__Supplied passage__.
· · ·

The neoliberal theory goes as follows. The removal of barriers to the flow of goods and capital permits a country to concentrate on developing the areas in which it has a “comparative advantage.” That is to say, the country should focus on mining, growing, or manufacturing the products for which it has an advantage due to climate, natural resources, a skilled labor force or other factors. Then it can purchase whatever else it needs with the currency earned by exporting these products. In addition, the theory goes, these steps overcome one of the main hindrances to development of the countries of the periphery—a lack of investment capital to build factories, communication systems, roads, and ports. It follows, according to the neoliberal logic, that making conditions more attractive to foreign corporations (for example, by allowing them to repatriate all of their profits) means that they will invest more, leading to greater economic development and prosperity. Markets for goods and capital, freed of government control, will work in ways that magically create optimum conditions for all—a win-win situation with no losers!
There are many problems with the neoliberal market-oriented “free trade” approach, which I will not go into here. However, one in particular has haunted countries in the periphery for a long time, even before the recent push for them to open up completely to foreign capital. The very process of investing capital from the core in the periphery tends to generate debt and currency crises—caused by excessive borrowing by the periphery countries as well as the repatriation of profits on invested capital to the countries of the center. Many countries are continually short of sufficient foreign currency to escape their predicament. This causes them to stimulate export-oriented industries and agriculture in order to earn foreign currency to pay off loans or allow the movement of capital out of the country. Government programs stimulate the growth of crops with export potential, such as oranges, cotton, soybeans, specialty vegetables, tropical fruits, and coffee because of their potential to earn hard currencies.
Another part of the neoliberal approach, encouraged or mandated by the IMF and World Bank, is to decrease government budgets. This is usually accomplished by eliminating subsidies that help the poor, such as those for fertilizers and food, and by privatizing various governmental functions.
Rarely mentioned, of course, is the fact that the wealthy capitalist countries developed by protecting industries and only later—as their economies strengthened and capitalists required greater access to other markets and resources—called for less restrictive trade with other countries. Also rarely discussed is the fact that U.S. agriculture developed with massive government involvement—beginning with capturing land from native peoples and transferring it to European immigrants, and going on to develop transportation infrastructure, irrigation, research, extension, subsidies for farmers, export incentives, and so on. Not the least concerned with the hypocrisy of the situation, governments of the wealthy capitalist core continue to use a variety of means to protect and favor the businesses of their countries while espousing free trade and free markets.

· · ·

__Direction A__.
Which crops does the passage on neoliberal trade say government programs promote for their potential to earn hard currencies?
__Direction B__.
Can you carry on the passage on neoliberal trade from its final sentence?
The entries that come next are from a separate source and are not part of the passage on neoliberal trade.

· · ·

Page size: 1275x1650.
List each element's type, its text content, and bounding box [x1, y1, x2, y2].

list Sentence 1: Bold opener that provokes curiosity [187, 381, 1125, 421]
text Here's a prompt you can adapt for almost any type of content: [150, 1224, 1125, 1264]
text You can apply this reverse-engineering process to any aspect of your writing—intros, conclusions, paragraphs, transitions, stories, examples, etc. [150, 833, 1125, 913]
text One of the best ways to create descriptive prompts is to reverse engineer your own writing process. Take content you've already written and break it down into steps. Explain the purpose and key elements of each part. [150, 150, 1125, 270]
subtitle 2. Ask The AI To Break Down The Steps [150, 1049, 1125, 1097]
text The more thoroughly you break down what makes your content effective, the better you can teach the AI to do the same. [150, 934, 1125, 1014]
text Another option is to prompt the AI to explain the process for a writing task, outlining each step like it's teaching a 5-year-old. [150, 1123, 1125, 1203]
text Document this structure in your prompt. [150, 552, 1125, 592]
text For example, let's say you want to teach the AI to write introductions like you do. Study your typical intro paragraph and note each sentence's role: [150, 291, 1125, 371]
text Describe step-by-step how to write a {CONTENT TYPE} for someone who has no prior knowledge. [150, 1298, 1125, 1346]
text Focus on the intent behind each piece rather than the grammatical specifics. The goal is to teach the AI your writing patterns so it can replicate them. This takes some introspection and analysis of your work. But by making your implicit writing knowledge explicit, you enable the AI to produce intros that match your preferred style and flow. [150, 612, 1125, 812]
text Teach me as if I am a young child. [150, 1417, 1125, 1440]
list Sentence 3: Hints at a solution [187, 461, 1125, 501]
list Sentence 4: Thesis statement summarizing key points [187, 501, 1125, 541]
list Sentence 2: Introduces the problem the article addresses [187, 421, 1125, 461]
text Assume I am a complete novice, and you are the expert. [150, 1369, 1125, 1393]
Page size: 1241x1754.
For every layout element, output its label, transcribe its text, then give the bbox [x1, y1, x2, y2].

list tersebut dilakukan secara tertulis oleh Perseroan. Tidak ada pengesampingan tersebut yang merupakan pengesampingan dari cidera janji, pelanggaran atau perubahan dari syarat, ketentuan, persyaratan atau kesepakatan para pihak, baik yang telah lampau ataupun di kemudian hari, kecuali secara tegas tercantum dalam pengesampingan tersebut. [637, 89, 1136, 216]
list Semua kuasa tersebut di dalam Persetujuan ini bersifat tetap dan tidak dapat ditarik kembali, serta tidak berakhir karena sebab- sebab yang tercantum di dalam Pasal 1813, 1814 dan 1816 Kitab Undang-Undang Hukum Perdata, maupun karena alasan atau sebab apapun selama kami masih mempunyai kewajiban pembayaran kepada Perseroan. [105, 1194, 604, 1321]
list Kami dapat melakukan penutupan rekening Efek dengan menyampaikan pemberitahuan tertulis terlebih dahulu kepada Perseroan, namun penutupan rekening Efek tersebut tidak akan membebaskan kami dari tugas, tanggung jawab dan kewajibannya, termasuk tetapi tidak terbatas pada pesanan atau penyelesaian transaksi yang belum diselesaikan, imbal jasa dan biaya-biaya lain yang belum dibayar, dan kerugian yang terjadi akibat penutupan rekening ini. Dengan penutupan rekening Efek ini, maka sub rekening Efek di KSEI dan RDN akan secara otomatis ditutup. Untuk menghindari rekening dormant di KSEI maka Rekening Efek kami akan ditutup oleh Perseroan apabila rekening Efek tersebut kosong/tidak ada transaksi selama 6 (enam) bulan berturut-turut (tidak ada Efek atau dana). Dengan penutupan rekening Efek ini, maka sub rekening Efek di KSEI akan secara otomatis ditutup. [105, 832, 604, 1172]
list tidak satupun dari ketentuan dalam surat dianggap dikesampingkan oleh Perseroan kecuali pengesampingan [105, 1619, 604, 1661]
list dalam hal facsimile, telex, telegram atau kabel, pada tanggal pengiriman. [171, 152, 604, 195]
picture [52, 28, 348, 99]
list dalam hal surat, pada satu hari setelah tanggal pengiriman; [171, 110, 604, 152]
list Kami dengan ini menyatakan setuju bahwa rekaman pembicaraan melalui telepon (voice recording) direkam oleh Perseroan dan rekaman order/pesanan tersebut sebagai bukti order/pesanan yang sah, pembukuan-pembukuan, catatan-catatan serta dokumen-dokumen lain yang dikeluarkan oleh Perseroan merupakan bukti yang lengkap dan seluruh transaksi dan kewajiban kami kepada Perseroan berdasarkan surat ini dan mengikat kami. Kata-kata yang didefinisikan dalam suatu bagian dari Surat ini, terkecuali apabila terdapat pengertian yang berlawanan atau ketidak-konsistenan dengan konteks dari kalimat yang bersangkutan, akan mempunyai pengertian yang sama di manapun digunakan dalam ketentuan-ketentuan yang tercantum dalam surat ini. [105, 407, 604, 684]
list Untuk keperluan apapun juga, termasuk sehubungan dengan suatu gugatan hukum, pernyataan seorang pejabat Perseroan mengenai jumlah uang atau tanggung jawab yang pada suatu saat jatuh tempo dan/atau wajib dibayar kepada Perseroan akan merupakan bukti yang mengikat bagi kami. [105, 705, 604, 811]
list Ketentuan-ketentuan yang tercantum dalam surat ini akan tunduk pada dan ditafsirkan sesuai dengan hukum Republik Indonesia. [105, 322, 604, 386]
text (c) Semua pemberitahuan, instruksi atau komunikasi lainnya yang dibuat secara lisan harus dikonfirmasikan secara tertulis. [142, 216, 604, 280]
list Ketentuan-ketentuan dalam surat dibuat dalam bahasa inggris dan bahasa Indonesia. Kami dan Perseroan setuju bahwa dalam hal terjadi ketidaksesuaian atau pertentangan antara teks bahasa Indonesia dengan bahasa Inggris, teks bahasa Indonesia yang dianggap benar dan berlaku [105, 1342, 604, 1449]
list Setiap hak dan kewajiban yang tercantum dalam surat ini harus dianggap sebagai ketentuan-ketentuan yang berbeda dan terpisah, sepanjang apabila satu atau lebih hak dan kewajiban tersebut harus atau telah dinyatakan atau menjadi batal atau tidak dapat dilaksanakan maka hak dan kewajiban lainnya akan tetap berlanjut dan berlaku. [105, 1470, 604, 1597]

· · ·

__Task response A__.
Oranges, cotton, soybeans, specialty vegetables, tropical fruits, and coffee.

__Task response B__.
The Devastating Results
Following the standard prescription—opening up countries of the periphery to the free flow of goods, services, and capital as well as decreasing government support programs that help the living conditions of the poor—can be devastating. There are numerous recent examples of how such policies have hurt the poor. Taking the advice of the World Bank and various aid organizations, the government of Malawi reduced assistance to agriculture and at the same time let its currency float. This led to a devaluation of their currency and a five-fold increase in the cost of imported fertilizer—putting this essential ingredient of agriculture out of the reach of most farmers (New York Times, July 13, 2003). The use of fertilizers is one of the keys to enhanced agricultural production on the ancient and nutrient depleted soils of Africa. Even though aid agencies have helped some farmers obtain modest amounts of fertilizer, the market-oriented “solutions” recommended by experts have led to widespread and more persistent hunger, even when the climate is favorable. In Ghana, the government, “pressured by its Western creditors to keep its fiscal house in order, doesn’t supply fertilizer subsidies, crop-price supports, or any other equivalent of cheap financing…” (Wall Street Journal December 3, 2002). With the relatively high prices of fertilizers, which need to be imported, a lack of subsidies means that farmers use little or no fertilizer, thus food production and opportunities for earning extra income are well below easily attainable levels.
The effects of the transition to “free markets,” “free trade,” and decreased government support for food production have been even more damaging to Ethiopia. The government, heeding aid organizations that advised a “free market” approach with decreased government “interference,” decided that after they had stimulated agricultural production they needed to reduce the state’s assistance for agriculture. Better seeds and easier access to fertilizers were made available to farmers and production increased. As prices received by farmers fell dramatically in response to a glut on the market, there were few storage facilities to allow farmers to store grains and wait for prices to rise. Funds were not available for those wishing to build grain storage structures. Farmers responded in a completely logical way to record low prices in 2001. They reduced the amount of land they planted the following year. This decrease in planted area, together with unfavorable weather in 2002, created conditions for widespread hunger and even starvation in 2003.
Following the Philippine government’s embrace of neoliberal policies—with the alignment of tariffs and laws to accommodate requirements of the World Trade Organization (WTO)—the situation of farmers and agriculture in the Philippines took a sharp turn for the worse. Imports of rice and corn surged, as many had anticipated, creating widespread misery among farmers. It was expected that farmers would switch to more lucrative crops for export. However, Philippine agriculture was weak, not only in comparison to the highly subsidized U.S. farms, but also relative to the agriculture of China, Taiwan, Thailand, and Vietnam. Philippine farmers had been encouraged to produce vegetables, poultry, and beef for profitable export, but they could not compete internationally, so that even their domestic markets have been swamped by imports.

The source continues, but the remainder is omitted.